Yesterday was supposed to be water day, but was rained out by some severe storms in our area. Since it was actually raining when we went into school, I let AJ wear her rain boots (similar to these) with the caveat that she change into her more athletic shoes when it was time for gym or the playground. The teacher agreed to this.
But then the teacher forgot. AJ tromped home in her rain boots, and she explained as soon as I saw them on her feet that they had conveniently forgotten.
This morning, AJ asked where her leopard-print shoes were. I told her they were still in her backpack at school. I told her she could just wear the rain boots again and then change into the shoes when she got to school.

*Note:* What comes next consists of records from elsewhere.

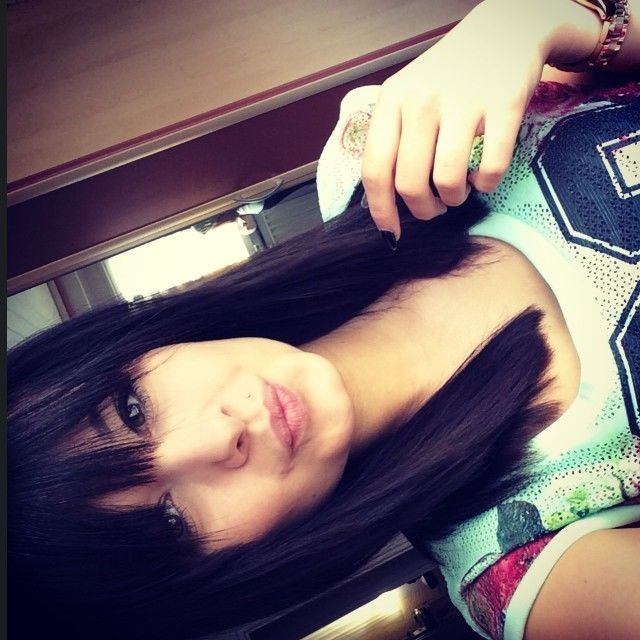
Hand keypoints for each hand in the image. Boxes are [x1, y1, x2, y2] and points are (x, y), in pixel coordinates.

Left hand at [361, 0, 550, 238]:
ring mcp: (464, 101)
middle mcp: (422, 100)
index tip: (390, 234)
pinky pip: (490, 170)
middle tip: (434, 208)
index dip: (381, 211)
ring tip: (458, 190)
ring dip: (454, 200)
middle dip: (423, 210)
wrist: (506, 30)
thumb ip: (393, 139)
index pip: (375, 170)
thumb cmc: (449, 76)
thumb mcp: (408, 95)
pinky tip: (483, 176)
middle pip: (410, 184)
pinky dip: (486, 185)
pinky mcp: (504, 105)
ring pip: (448, 181)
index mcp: (392, 100)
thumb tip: (383, 202)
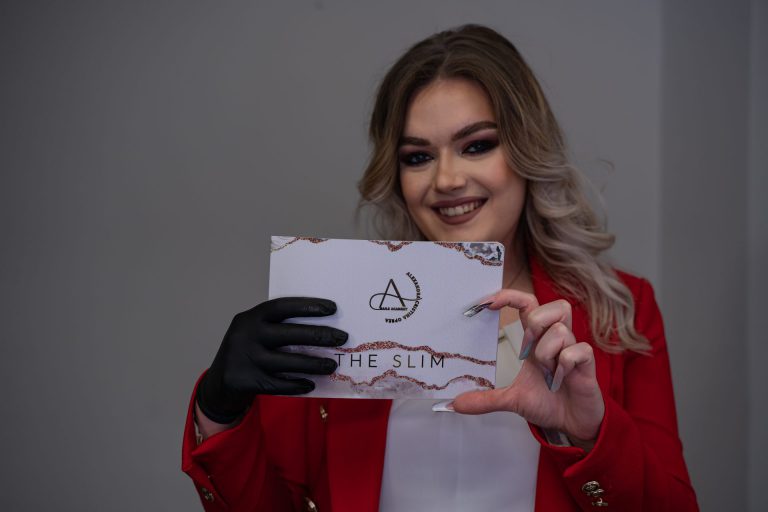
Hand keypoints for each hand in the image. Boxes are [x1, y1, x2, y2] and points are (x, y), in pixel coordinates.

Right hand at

Ben told me this was a disaster waiting to happen, as they may "forget" again. I declared I would have AJ change into her suitable shoes when we arrived at school.
It could have been because she was still upset about the band-aid, but when we got to school, she was not happy about changing into her shoes. At all. I gave her the option of changing into her OTHER tennis shoes (similar to these), which are in her just-in-case bag at school, but she wouldn't have those, either. We finally settled back on the leopard print ones, and, she was absolutely screaming and in tears over them. I dropped her off in Ms. Brenda's lap and had to PRY her off me. It was pitiful.
We do plan to go shoe shopping this weekend, to get ready for school - which starts in 20 days! Since we tossed the winter boots (finally!) this weekend, I kind of knew this was coming. I hope that we can find something suitable.